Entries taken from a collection
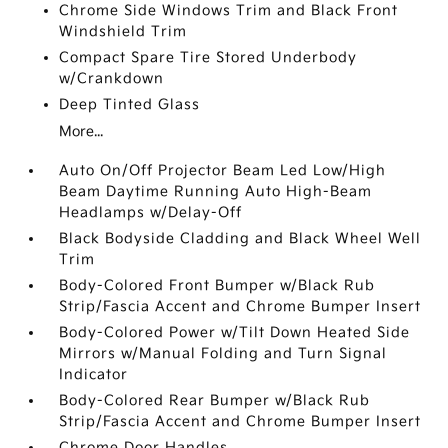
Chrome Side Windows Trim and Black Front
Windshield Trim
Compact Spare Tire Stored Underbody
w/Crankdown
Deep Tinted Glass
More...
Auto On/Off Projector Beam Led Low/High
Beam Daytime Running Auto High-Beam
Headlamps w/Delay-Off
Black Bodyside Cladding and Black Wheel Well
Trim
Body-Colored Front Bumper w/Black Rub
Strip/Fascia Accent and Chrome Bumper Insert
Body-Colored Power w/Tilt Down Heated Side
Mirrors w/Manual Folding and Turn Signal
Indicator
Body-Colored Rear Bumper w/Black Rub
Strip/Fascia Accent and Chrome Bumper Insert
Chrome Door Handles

--

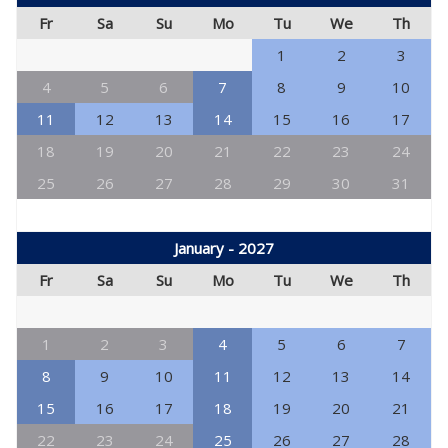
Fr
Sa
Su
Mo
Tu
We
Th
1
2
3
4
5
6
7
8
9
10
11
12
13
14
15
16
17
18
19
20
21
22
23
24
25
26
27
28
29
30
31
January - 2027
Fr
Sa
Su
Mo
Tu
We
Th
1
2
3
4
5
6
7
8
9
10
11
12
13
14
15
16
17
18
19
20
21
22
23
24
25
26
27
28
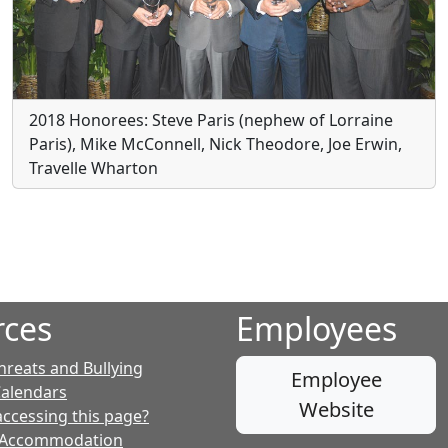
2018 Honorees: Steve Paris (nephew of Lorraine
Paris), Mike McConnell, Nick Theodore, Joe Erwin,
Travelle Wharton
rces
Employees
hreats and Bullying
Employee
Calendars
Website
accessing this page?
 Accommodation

*Problem*: Take exactly the lines from the one containing "Body-Colored Front Bumper w/Black Rub" through the one containing "Chrome Door Handles" in the data above, and output them with nothing added.

*Task result*:
Body-Colored Front Bumper w/Black Rub
Strip/Fascia Accent and Chrome Bumper Insert
Body-Colored Power w/Tilt Down Heated Side
Mirrors w/Manual Folding and Turn Signal
Indicator
Body-Colored Rear Bumper w/Black Rub
Strip/Fascia Accent and Chrome Bumper Insert
Chrome Door Handles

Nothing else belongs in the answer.